Stored data:
● ● ● ●

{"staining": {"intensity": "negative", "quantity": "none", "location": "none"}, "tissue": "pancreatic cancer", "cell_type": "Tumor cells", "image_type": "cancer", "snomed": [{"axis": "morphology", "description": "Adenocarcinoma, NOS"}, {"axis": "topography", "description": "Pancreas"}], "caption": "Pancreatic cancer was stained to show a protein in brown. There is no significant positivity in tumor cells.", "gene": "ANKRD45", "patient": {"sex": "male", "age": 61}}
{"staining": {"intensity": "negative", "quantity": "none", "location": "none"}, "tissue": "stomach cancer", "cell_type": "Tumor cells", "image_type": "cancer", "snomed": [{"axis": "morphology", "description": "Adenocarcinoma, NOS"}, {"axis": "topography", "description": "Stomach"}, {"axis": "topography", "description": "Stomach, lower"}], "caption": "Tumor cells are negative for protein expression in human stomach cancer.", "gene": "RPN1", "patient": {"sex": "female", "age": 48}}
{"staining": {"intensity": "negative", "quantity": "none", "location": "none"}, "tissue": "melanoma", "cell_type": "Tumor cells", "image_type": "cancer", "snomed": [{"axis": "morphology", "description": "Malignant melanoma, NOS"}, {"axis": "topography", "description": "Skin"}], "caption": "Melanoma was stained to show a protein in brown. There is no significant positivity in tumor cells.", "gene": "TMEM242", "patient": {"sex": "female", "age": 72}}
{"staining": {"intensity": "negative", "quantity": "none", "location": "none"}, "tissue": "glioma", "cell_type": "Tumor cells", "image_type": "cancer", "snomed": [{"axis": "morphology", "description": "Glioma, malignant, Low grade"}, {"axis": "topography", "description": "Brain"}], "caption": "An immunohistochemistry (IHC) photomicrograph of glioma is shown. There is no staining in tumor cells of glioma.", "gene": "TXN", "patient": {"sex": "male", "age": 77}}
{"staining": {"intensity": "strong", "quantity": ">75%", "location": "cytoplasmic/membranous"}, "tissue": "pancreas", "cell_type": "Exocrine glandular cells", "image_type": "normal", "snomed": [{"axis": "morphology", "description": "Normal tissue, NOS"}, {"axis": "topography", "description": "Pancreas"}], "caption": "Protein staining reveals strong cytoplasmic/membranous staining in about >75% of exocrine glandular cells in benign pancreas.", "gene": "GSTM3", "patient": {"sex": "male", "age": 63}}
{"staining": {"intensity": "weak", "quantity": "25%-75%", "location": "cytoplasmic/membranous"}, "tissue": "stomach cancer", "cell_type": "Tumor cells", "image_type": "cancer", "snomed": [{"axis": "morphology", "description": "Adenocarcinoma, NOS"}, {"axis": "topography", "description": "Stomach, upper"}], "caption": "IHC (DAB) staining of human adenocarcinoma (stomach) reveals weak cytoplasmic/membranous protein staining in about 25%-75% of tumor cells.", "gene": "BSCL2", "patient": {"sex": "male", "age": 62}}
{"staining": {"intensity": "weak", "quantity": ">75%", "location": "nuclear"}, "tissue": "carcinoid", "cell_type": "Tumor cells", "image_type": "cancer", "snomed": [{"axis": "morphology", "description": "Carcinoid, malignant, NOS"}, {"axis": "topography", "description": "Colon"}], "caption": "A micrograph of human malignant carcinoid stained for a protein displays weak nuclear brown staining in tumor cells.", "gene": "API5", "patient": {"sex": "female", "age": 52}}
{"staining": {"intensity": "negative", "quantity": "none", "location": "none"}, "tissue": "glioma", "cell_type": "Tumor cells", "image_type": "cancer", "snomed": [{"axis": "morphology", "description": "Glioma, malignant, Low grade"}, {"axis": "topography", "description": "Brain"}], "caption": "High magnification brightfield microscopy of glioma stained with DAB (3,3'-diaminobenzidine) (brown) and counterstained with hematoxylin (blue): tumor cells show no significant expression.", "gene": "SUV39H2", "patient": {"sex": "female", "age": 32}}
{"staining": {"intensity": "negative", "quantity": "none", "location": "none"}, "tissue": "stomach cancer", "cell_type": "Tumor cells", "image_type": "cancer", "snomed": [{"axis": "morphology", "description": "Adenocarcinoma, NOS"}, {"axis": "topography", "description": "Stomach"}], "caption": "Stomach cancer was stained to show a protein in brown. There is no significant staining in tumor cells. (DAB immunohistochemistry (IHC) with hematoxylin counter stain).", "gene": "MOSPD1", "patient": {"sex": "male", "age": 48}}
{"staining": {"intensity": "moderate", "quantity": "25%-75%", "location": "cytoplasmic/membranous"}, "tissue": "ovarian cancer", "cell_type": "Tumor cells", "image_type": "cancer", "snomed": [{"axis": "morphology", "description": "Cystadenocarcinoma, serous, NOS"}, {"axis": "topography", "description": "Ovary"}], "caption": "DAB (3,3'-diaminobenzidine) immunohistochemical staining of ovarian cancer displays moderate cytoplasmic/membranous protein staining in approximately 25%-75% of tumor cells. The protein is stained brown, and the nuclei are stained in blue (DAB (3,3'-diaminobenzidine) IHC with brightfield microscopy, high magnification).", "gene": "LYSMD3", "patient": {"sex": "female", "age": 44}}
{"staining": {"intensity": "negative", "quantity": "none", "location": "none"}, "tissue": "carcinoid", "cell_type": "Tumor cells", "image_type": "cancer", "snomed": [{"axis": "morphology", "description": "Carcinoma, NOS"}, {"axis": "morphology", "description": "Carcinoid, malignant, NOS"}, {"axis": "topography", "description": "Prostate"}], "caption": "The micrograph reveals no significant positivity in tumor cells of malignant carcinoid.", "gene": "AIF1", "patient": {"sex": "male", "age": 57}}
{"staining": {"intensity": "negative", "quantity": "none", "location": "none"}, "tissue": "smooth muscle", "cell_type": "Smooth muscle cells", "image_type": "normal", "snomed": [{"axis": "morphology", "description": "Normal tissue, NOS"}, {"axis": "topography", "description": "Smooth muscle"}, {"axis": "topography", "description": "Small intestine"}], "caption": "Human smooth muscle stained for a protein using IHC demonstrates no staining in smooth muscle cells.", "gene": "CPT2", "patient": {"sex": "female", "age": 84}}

● ● ● ●

Having read the entries above, repeat them exactly.

{"staining": {"intensity": "negative", "quantity": "none", "location": "none"}, "tissue": "pancreatic cancer", "cell_type": "Tumor cells", "image_type": "cancer", "snomed": [{"axis": "morphology", "description": "Adenocarcinoma, NOS"}, {"axis": "topography", "description": "Pancreas"}], "caption": "Pancreatic cancer was stained to show a protein in brown. There is no significant positivity in tumor cells.", "gene": "ANKRD45", "patient": {"sex": "male", "age": 61}}
{"staining": {"intensity": "negative", "quantity": "none", "location": "none"}, "tissue": "stomach cancer", "cell_type": "Tumor cells", "image_type": "cancer", "snomed": [{"axis": "morphology", "description": "Adenocarcinoma, NOS"}, {"axis": "topography", "description": "Stomach"}, {"axis": "topography", "description": "Stomach, lower"}], "caption": "Tumor cells are negative for protein expression in human stomach cancer.", "gene": "RPN1", "patient": {"sex": "female", "age": 48}}
{"staining": {"intensity": "negative", "quantity": "none", "location": "none"}, "tissue": "melanoma", "cell_type": "Tumor cells", "image_type": "cancer", "snomed": [{"axis": "morphology", "description": "Malignant melanoma, NOS"}, {"axis": "topography", "description": "Skin"}], "caption": "Melanoma was stained to show a protein in brown. There is no significant positivity in tumor cells.", "gene": "TMEM242", "patient": {"sex": "female", "age": 72}}
{"staining": {"intensity": "negative", "quantity": "none", "location": "none"}, "tissue": "glioma", "cell_type": "Tumor cells", "image_type": "cancer", "snomed": [{"axis": "morphology", "description": "Glioma, malignant, Low grade"}, {"axis": "topography", "description": "Brain"}], "caption": "An immunohistochemistry (IHC) photomicrograph of glioma is shown. There is no staining in tumor cells of glioma.", "gene": "TXN", "patient": {"sex": "male", "age": 77}}
{"staining": {"intensity": "strong", "quantity": ">75%", "location": "cytoplasmic/membranous"}, "tissue": "pancreas", "cell_type": "Exocrine glandular cells", "image_type": "normal", "snomed": [{"axis": "morphology", "description": "Normal tissue, NOS"}, {"axis": "topography", "description": "Pancreas"}], "caption": "Protein staining reveals strong cytoplasmic/membranous staining in about >75% of exocrine glandular cells in benign pancreas.", "gene": "GSTM3", "patient": {"sex": "male", "age": 63}}
{"staining": {"intensity": "weak", "quantity": "25%-75%", "location": "cytoplasmic/membranous"}, "tissue": "stomach cancer", "cell_type": "Tumor cells", "image_type": "cancer", "snomed": [{"axis": "morphology", "description": "Adenocarcinoma, NOS"}, {"axis": "topography", "description": "Stomach, upper"}], "caption": "IHC (DAB) staining of human adenocarcinoma (stomach) reveals weak cytoplasmic/membranous protein staining in about 25%-75% of tumor cells.", "gene": "BSCL2", "patient": {"sex": "male", "age": 62}}
{"staining": {"intensity": "weak", "quantity": ">75%", "location": "nuclear"}, "tissue": "carcinoid", "cell_type": "Tumor cells", "image_type": "cancer", "snomed": [{"axis": "morphology", "description": "Carcinoid, malignant, NOS"}, {"axis": "topography", "description": "Colon"}], "caption": "A micrograph of human malignant carcinoid stained for a protein displays weak nuclear brown staining in tumor cells.", "gene": "API5", "patient": {"sex": "female", "age": 52}}
{"staining": {"intensity": "negative", "quantity": "none", "location": "none"}, "tissue": "glioma", "cell_type": "Tumor cells", "image_type": "cancer", "snomed": [{"axis": "morphology", "description": "Glioma, malignant, Low grade"}, {"axis": "topography", "description": "Brain"}], "caption": "High magnification brightfield microscopy of glioma stained with DAB (3,3'-diaminobenzidine) (brown) and counterstained with hematoxylin (blue): tumor cells show no significant expression.", "gene": "SUV39H2", "patient": {"sex": "female", "age": 32}}
{"staining": {"intensity": "negative", "quantity": "none", "location": "none"}, "tissue": "stomach cancer", "cell_type": "Tumor cells", "image_type": "cancer", "snomed": [{"axis": "morphology", "description": "Adenocarcinoma, NOS"}, {"axis": "topography", "description": "Stomach"}], "caption": "Stomach cancer was stained to show a protein in brown. There is no significant staining in tumor cells. (DAB immunohistochemistry (IHC) with hematoxylin counter stain).", "gene": "MOSPD1", "patient": {"sex": "male", "age": 48}}
{"staining": {"intensity": "moderate", "quantity": "25%-75%", "location": "cytoplasmic/membranous"}, "tissue": "ovarian cancer", "cell_type": "Tumor cells", "image_type": "cancer", "snomed": [{"axis": "morphology", "description": "Cystadenocarcinoma, serous, NOS"}, {"axis": "topography", "description": "Ovary"}], "caption": "DAB (3,3'-diaminobenzidine) immunohistochemical staining of ovarian cancer displays moderate cytoplasmic/membranous protein staining in approximately 25%-75% of tumor cells. The protein is stained brown, and the nuclei are stained in blue (DAB (3,3'-diaminobenzidine) IHC with brightfield microscopy, high magnification).", "gene": "LYSMD3", "patient": {"sex": "female", "age": 44}}
{"staining": {"intensity": "negative", "quantity": "none", "location": "none"}, "tissue": "carcinoid", "cell_type": "Tumor cells", "image_type": "cancer", "snomed": [{"axis": "morphology", "description": "Carcinoma, NOS"}, {"axis": "morphology", "description": "Carcinoid, malignant, NOS"}, {"axis": "topography", "description": "Prostate"}], "caption": "The micrograph reveals no significant positivity in tumor cells of malignant carcinoid.", "gene": "AIF1", "patient": {"sex": "male", "age": 57}}
{"staining": {"intensity": "negative", "quantity": "none", "location": "none"}, "tissue": "smooth muscle", "cell_type": "Smooth muscle cells", "image_type": "normal", "snomed": [{"axis": "morphology", "description": "Normal tissue, NOS"}, {"axis": "topography", "description": "Smooth muscle"}, {"axis": "topography", "description": "Small intestine"}], "caption": "Human smooth muscle stained for a protein using IHC demonstrates no staining in smooth muscle cells.", "gene": "CPT2", "patient": {"sex": "female", "age": 84}}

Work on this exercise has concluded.